Porque é que os Ciganos estão espalhados pelo mundo
Rússia
Encontrei esta versão de um conto explicativo recorrente – os outros relatos tratam normalmente da guerra – numa colectânea de contos populares ciganos russos publicada na Escócia, em 1986. Os organizadores foram Yefim Druts, filho de um rabino de Moscovo, e o poeta Alexei Gessler.
Isto passou-se há muito tempo.
Um cigano e a sua família andavam em viagem. O seu cavalo estava pele e osso e pouco firme nas pernas e à medida que a família cigana ia aumentando era-lhe cada vez mais difícil puxar a pesada carroça. Em breve a carroça ficou tão cheia de crianças aos trambolhões que o pobre cavalo mal conseguia arrastar-se pelo caminho às covas.
A carroça lá ia aos tombos, ora tombando para a esquerda, ora para a direita, tachos e panelas a cair, e uma vez por outra uma criança descalça era atirada ao chão de cabeça.
Não era tão mau à luz do dia, pois podiam ir apanhar as panelas e as criancinhas; mas no escuro não se viam.

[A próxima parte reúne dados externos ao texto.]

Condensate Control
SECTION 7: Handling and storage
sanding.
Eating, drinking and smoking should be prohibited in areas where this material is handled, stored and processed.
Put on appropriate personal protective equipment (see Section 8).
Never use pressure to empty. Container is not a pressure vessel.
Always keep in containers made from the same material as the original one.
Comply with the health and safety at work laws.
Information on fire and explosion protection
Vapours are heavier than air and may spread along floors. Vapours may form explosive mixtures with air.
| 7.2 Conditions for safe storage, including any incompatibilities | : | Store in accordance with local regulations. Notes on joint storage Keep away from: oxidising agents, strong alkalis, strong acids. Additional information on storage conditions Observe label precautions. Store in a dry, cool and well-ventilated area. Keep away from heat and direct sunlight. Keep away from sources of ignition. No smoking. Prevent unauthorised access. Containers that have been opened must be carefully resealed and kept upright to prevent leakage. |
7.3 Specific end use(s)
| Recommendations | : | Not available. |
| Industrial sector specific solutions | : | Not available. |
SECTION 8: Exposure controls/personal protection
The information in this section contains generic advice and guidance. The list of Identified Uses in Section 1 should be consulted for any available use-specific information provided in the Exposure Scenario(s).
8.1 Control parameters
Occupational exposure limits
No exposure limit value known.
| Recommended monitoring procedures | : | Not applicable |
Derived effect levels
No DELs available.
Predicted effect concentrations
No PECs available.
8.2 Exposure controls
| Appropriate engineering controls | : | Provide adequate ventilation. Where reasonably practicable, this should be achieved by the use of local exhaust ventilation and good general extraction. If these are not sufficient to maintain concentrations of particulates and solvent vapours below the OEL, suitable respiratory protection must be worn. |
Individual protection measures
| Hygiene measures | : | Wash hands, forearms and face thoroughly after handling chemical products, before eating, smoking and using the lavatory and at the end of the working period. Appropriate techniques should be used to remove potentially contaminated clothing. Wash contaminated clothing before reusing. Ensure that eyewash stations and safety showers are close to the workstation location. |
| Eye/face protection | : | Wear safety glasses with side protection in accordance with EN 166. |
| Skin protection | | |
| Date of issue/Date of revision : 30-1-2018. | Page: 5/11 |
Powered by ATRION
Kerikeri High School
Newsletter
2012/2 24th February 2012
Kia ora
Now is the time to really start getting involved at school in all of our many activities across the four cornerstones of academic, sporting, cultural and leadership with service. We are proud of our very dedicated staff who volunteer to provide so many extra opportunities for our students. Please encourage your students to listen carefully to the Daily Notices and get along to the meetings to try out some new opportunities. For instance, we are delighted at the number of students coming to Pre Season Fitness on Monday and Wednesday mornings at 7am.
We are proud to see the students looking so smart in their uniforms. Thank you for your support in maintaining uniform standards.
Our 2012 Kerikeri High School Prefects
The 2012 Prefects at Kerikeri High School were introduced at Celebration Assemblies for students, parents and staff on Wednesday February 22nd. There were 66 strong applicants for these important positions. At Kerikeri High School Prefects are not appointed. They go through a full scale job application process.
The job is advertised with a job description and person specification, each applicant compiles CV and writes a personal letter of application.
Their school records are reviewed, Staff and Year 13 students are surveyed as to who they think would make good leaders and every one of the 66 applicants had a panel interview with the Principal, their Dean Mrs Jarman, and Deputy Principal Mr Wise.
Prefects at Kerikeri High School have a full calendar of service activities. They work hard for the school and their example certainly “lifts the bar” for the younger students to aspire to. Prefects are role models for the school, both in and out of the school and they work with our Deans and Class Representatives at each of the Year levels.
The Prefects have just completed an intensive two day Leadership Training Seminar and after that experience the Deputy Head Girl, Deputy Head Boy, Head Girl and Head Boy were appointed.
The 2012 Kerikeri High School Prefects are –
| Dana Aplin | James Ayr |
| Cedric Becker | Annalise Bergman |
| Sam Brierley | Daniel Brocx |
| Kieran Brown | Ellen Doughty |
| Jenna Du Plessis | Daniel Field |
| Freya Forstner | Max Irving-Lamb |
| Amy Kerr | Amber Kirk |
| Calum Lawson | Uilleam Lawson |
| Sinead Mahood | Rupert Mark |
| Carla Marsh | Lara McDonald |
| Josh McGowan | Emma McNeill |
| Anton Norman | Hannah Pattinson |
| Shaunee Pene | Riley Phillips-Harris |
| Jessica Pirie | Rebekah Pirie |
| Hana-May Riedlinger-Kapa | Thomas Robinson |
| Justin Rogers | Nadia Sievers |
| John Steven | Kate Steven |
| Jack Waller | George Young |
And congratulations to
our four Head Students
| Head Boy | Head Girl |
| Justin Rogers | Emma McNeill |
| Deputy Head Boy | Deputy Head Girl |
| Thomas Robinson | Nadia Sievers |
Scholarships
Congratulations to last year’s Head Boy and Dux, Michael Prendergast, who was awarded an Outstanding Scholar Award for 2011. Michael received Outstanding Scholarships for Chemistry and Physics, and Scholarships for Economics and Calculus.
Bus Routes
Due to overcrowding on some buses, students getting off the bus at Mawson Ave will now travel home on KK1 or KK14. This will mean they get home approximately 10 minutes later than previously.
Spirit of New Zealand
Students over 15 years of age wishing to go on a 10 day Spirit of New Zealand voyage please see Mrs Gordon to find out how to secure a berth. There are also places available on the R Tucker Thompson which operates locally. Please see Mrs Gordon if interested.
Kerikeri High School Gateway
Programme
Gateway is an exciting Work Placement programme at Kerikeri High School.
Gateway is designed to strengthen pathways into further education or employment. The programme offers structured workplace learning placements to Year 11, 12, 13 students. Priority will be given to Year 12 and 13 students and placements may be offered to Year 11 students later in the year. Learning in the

Aliás, quem é que era capaz de fazer as contas a uma tribo daquelas? E o cavalo lá seguia penosamente.
O cigano deu a volta à terra e onde quer que fosse deixava ficar um filho: mais um, e mais um, e mais um.

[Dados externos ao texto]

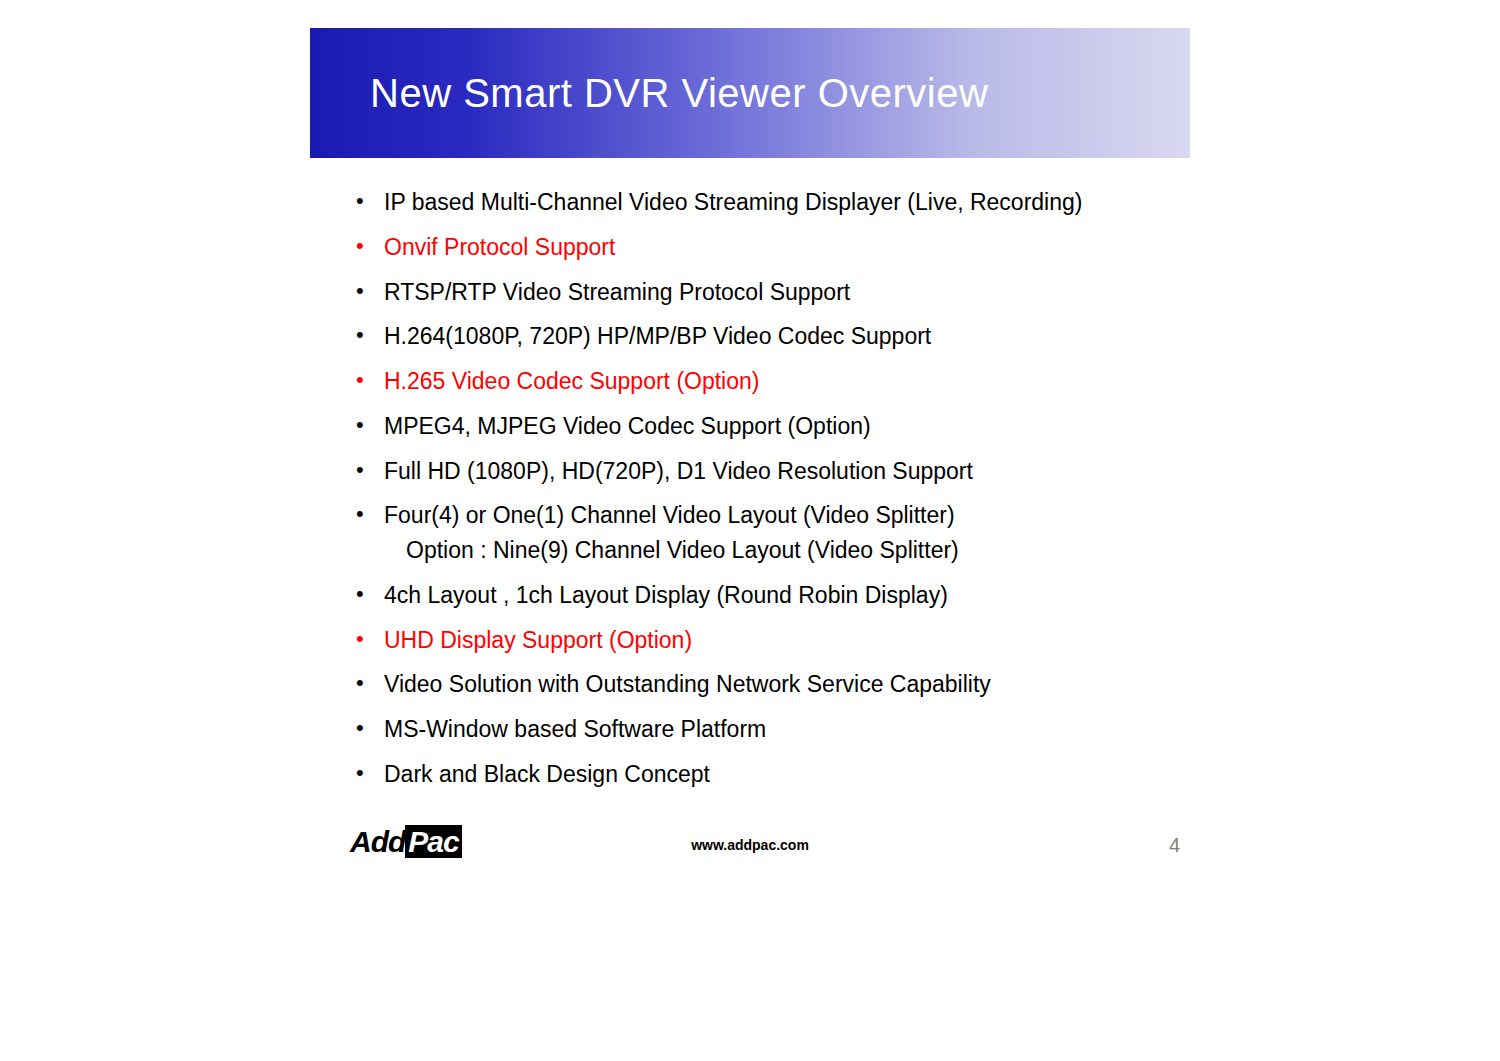New Smart DVR Viewer Overview
IP based Multi-Channel Video Streaming Displayer (Live, Recording)
Onvif Protocol Support
RTSP/RTP Video Streaming Protocol Support
H.264(1080P, 720P) HP/MP/BP Video Codec Support
H.265 Video Codec Support (Option)
MPEG4, MJPEG Video Codec Support (Option)
Full HD (1080P), HD(720P), D1 Video Resolution Support
Four(4) or One(1) Channel Video Layout (Video Splitter) Option : Nine(9) Channel Video Layout (Video Splitter)
4ch Layout , 1ch Layout Display (Round Robin Display)
UHD Display Support (Option)
Video Solution with Outstanding Network Service Capability
MS-Window based Software Platform
Dark and Black Design Concept
AddPac
www.addpac.com
4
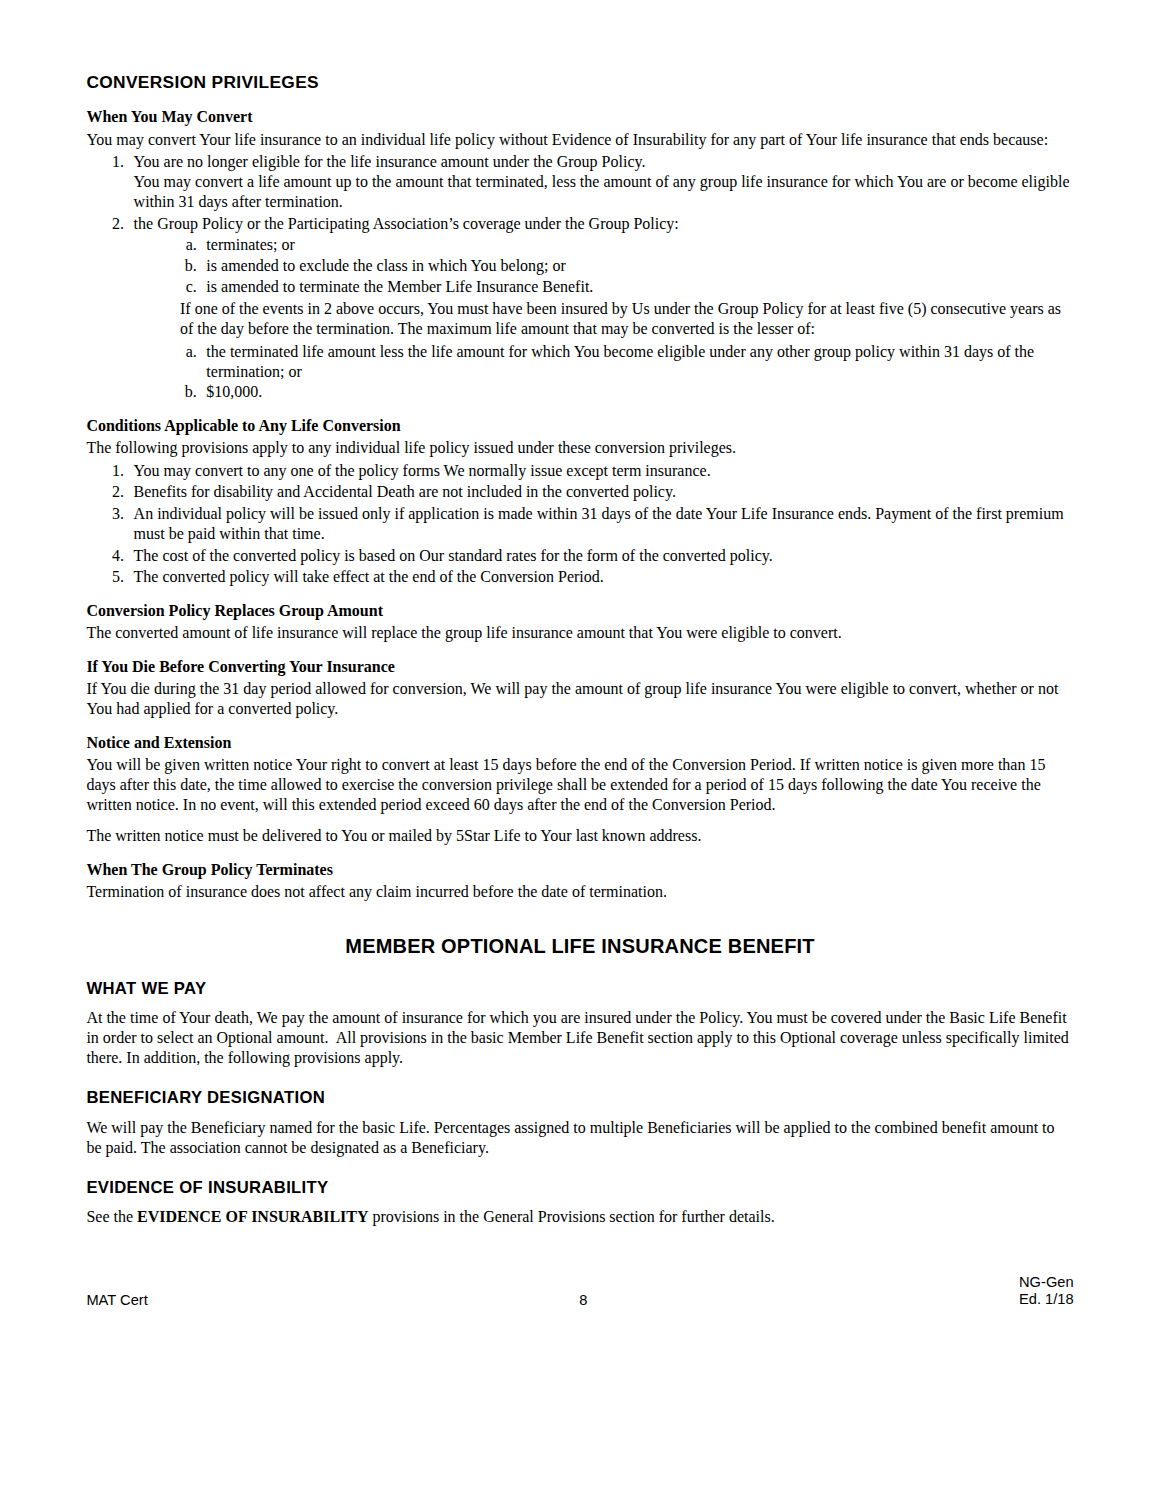CONVERSION PRIVILEGES
When You May Convert
You may convert Your life insurance to an individual life policy without Evidence of Insurability for any part of Your life insurance that ends because:
You are no longer eligible for the life insurance amount under the Group Policy.
You may convert a life amount up to the amount that terminated, less the amount of any group life insurance for which You are or become eligible within 31 days after termination.
the Group Policy or the Participating Association’s coverage under the Group Policy:
terminates; or
is amended to exclude the class in which You belong; or
is amended to terminate the Member Life Insurance Benefit.
If one of the events in 2 above occurs, You must have been insured by Us under the Group Policy for at least five (5) consecutive years as of the day before the termination. The maximum life amount that may be converted is the lesser of:
the terminated life amount less the life amount for which You become eligible under any other group policy within 31 days of the termination; or
$10,000.
Conditions Applicable to Any Life Conversion
The following provisions apply to any individual life policy issued under these conversion privileges.
You may convert to any one of the policy forms We normally issue except term insurance.
Benefits for disability and Accidental Death are not included in the converted policy.
An individual policy will be issued only if application is made within 31 days of the date Your Life Insurance ends. Payment of the first premium must be paid within that time.
The cost of the converted policy is based on Our standard rates for the form of the converted policy.
The converted policy will take effect at the end of the Conversion Period.
Conversion Policy Replaces Group Amount
The converted amount of life insurance will replace the group life insurance amount that You were eligible to convert.
If You Die Before Converting Your Insurance
If You die during the 31 day period allowed for conversion, We will pay the amount of group life insurance You were eligible to convert, whether or not You had applied for a converted policy.
Notice and Extension
You will be given written notice Your right to convert at least 15 days before the end of the Conversion Period. If written notice is given more than 15 days after this date, the time allowed to exercise the conversion privilege shall be extended for a period of 15 days following the date You receive the written notice. In no event, will this extended period exceed 60 days after the end of the Conversion Period.
The written notice must be delivered to You or mailed by 5Star Life to Your last known address.
When The Group Policy Terminates
Termination of insurance does not affect any claim incurred before the date of termination.
MEMBER OPTIONAL LIFE INSURANCE BENEFIT
WHAT WE PAY
At the time of Your death, We pay the amount of insurance for which you are insured under the Policy. You must be covered under the Basic Life Benefit in order to select an Optional amount. All provisions in the basic Member Life Benefit section apply to this Optional coverage unless specifically limited there. In addition, the following provisions apply.
BENEFICIARY DESIGNATION
We will pay the Beneficiary named for the basic Life. Percentages assigned to multiple Beneficiaries will be applied to the combined benefit amount to be paid. The association cannot be designated as a Beneficiary.
EVIDENCE OF INSURABILITY
See the EVIDENCE OF INSURABILITY provisions in the General Provisions section for further details.
MAT Cert
8
NG-Gen
Ed. 1/18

E foi assim, estão a ver?, que os Ciganos se espalharam pela Terra.
(pp. 55-6)
A noiva e a gema de ovo
Estados Unidos
Carol Miller, escritora e antropóloga, a quem contaram esta história nos anos sessenta, comenta: «Entre os Rom americanos, um casamento é uma festa, ruidosa e animada com música e danças, bolos, whiskey e mesas de comida. A estrela da festa é a noiva e, tal como na história, muitas vezes está demasiado nervosa para comer. Chega num vestido de baile vermelho e é vestida pela sogra e cunhadas, desta vez de branco e ouro de vinte e quatro quilates. É ponto de orgulho para a família do noivo cobrir-lhe o peito de moedas de ouro, correntes, jóias da melhor qualidade, ouros de família, ouro com significado para a história da família… Assim ataviada, dançam com ela os seus parentes homens e depois as mulheres suas parentes, com os convidados a comandar, a bater um ritmo insistente que pouco atende à música. Por tradição, o casamento há-de durar três dias, três festas, e quase todos os acontecimentos rituais têm a noiva no seu centro.»
Note-se os ladrões gadjé [não-ciganos] introduzidos, pois costumam ser os ciganos a desempenhar este papel.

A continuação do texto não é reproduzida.